何をしている時が一番幸せか?

 そう問われればヘーベはすぐに答えられない。
 オリンポスで神酒[ネクタル]を注いで回るのは誇らしく思うし、粗暴者と言われる兄の湯浴みを手伝うのもなんだか楽しいし、気難しいらしい兄の世話を焼くのも楽しい。オリンポスと馴染みにくい兄たちだがヘーベにとっては只の兄でしかないのがちょっとだけ嬉しかったりもする。勿論、姉と他愛ないこと話しながらお茶をするのだって大切な時間だ。みんなみんな幸せな時間だ。敢えて一番を選ぶとするのならこうして母の髪を梳っている時かもしれない。

 ヘーベの母――ヘラは豪奢な服を着てもそれがとても似合っている――誰かが生まれながらの女王と言ったがまさしく――そんな美しい少女の姿をして白いドレッサーの前に座っていた。側にはヘラの侍女であるイリスやホーライたちも侍っている。しかしヘラの髪を結うのはヘーベなのだ。
 どこか鮮やかささえ感じる艶やかな黒髪。細くて真っ直ぐでさらさらとしていて櫛を入れると先まですぐに通ってしまう。ヘーベは丁寧にヘラの髪を梳かして、少し編み込んで、リボンを結う。繊細なレースのついた紅いビロードのリボンだ。コサージュとヴェールをそっと差し込む。それでおしまい。
 ヘラが振り返る。愛らしい少女の顔で、美しい女王の顔でヘラは満足げに微笑んだ。

「ありがとう、ヘーベ」
「いいえ、こちらこそ。母様」

 ヘーベもにっこりと微笑み返した。その顔立ちは母に似ているのだとひとは言う。


 実のところヘーベには自覚がなかった。ヘラは美しい。それは間違いない。娘のヘーベでさえ、母の美しさに溜め息を漏らすことがある。その母と自分が似ているなどとは到底信じられなかった。否、似てはいるのだろうが、母のような美しさを持っているとは思えない、と言った方が正確だ。ヘーベが司るのは〈青春〉という人の生の輝かしい瞬間だ。特別容色が劣るとは思わない。だけれど特別美しいとも思えない。だから母と似ていると言われると奇妙な気持ちになる。
 そんなことを兄姉たちに漏らしたことがある。

「そっか? んー…充分可愛いと思うぞ俺は」
「そうね、私もヘーベは母様に似ていると思うわ。違うというなら着飾らないからじゃないかしら」
「だよな。母上みたいなドレス着て化粧すれば…、って、母上もそんな化粧してないけどさ。とにかく髪伸ばして母上っぽくしたらめちゃくちゃ似てると思う」
「ちょっとメイクしてみる?」

 笑いながらふたりが言った。兄と姉が言うならそうなのかもしれない。だがどうにも釈然としなかった。その時、それまで黙っていたもうひとりの兄が静かに言った。
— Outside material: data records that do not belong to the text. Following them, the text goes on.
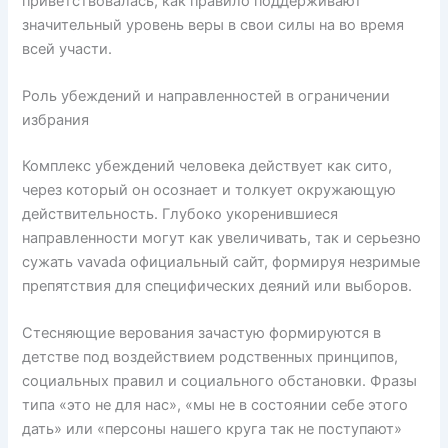
приветствовалась, как правило поддерживают
значительный уровень веры в свои силы на во время
всей участи.
Роль убеждений и направленностей в ограничении
избрания
Комплекс убеждений человека действует как сито,
через который он осознает и толкует окружающую
действительность. Глубоко укоренившиеся
направленности могут как увеличивать, так и серьезно
сужать vavada официальный сайт, формируя незримые
препятствия для специфических деяний или выборов.
Стесняющие верования зачастую формируются в
детстве под воздействием родственных принципов,
социальных правил и социального обстановки. Фразы
типа «это не для нас», «мы не в состоянии себе этого
дать» или «персоны нашего круга так не поступают»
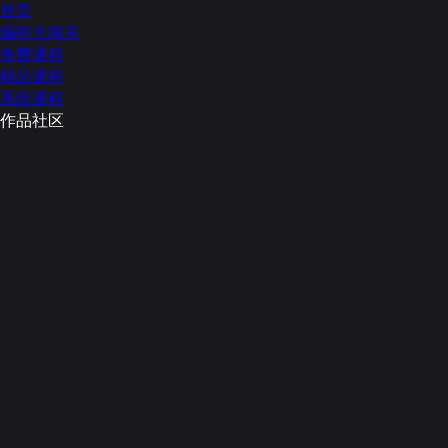
首页
编程大闯关
免费课程
精品课程
系统课程
作品社区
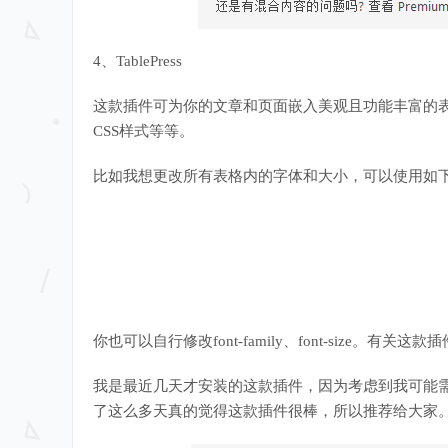
4、TablePress
这款插件可为你的文章和页面嵌入美观且功能丰富的表
CSS样式等等。
比如我想更改所有表格内的字体和大小，可以使用如下
你也可以自行修改font-family、font-size
我是最近几天才安装的这款插件，因为考虑到我可能
了这么多天真的觉得这款插件很棒，所以推荐给大家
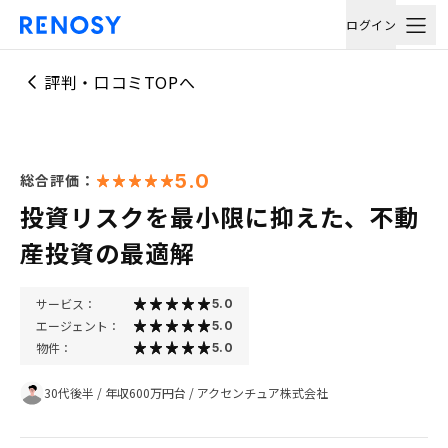
ログイン
評判・口コミTOPへ
5.0
総合評価：
投資リスクを最小限に抑えた、不動
産投資の最適解
サービス：
5.0
エージェント：
5.0
物件：
5.0
30代後半
/
年収600万円台
/
アクセンチュア株式会社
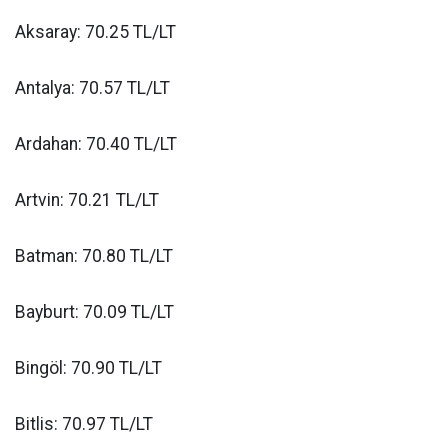
Aksaray: 70.25 TL/LT
Antalya: 70.57 TL/LT
Ardahan: 70.40 TL/LT
Artvin: 70.21 TL/LT
Batman: 70.80 TL/LT
Bayburt: 70.09 TL/LT
Bingöl: 70.90 TL/LT
Bitlis: 70.97 TL/LT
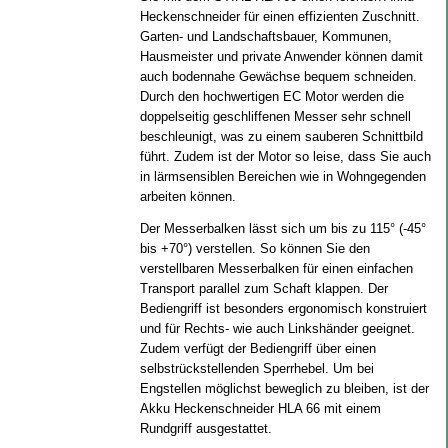
Heckenschneider für einen effizienten Zuschnitt.
Garten- und Landschaftsbauer, Kommunen,
Hausmeister und private Anwender können damit
auch bodennahe Gewächse bequem schneiden.
Durch den hochwertigen EC Motor werden die
doppelseitig geschliffenen Messer sehr schnell
beschleunigt, was zu einem sauberen Schnittbild
führt. Zudem ist der Motor so leise, dass Sie auch
in lärmsensiblen Bereichen wie in Wohngegenden
arbeiten können.
Der Messerbalken lässt sich um bis zu 115° (-45°
bis +70°) verstellen. So können Sie den
verstellbaren Messerbalken für einen einfachen
Transport parallel zum Schaft klappen. Der
Bediengriff ist besonders ergonomisch konstruiert
und für Rechts- wie auch Linkshänder geeignet.
Zudem verfügt der Bediengriff über einen
selbstrückstellenden Sperrhebel. Um bei
Engstellen möglichst beweglich zu bleiben, ist der
Akku Heckenschneider HLA 66 mit einem
Rundgriff ausgestattet.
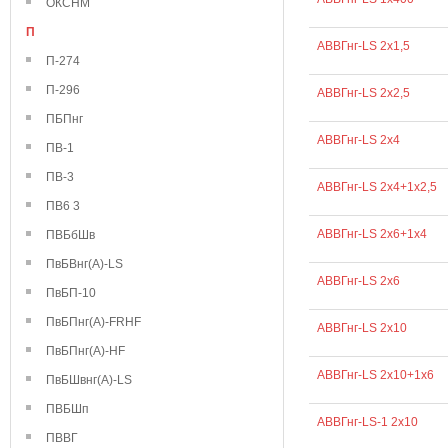
ОКСНМ
П
АВВГнг-LS 2х1,5
П-274
П-296
АВВГнг-LS 2х2,5
ПБПнг
АВВГнг-LS 2х4
ПВ-1
ПВ-3
АВВГнг-LS 2х4+1х2,5
ПВ6 3
АВВГнг-LS 2х6+1х4
ПВБбШв
ПвБВнг(А)-LS
АВВГнг-LS 2х6
ПвБП-10
ПвБПнг(А)-FRHF
АВВГнг-LS 2х10
ПвБПнг(А)-HF
АВВГнг-LS 2х10+1х6
ПвБШвнг(А)-LS
ПВБШп
АВВГнг-LS-1 2х10
ПВВГ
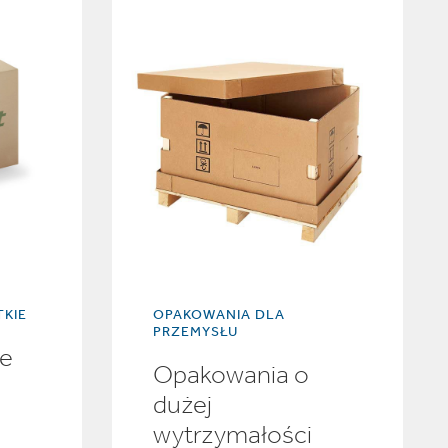
TKIE
OPAKOWANIA DLA
PRZEMYSŁU
we
Opakowania o
dużej
wytrzymałości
「似ているというのは同じということじゃない。似ているからといって価値を高めるものじゃないし、逆に貶めることでもない。そういうことだと思うよ、私は」

 よく、解らなかった。

「それ答えになってねぇよ」
「ふたりは母子で似ている。それだけでしょう」
「それは…ふたりは似ているとは…はじめにヘーベも言いましたわ、兄様」
「そうだね。だからもう答えは出ている。母上は母上。ヘーベはヘーベ。ってこと」
「やっぱり答えになってませんわ。ねぇ、ヘーベ?」

 ヘーベは頷きかけてやめた。
 ただ胸にほんわりと残る温かさを言葉にする。

「ありがとう。姉様、兄様たち」

 それは紛れもない幸せの発露だ。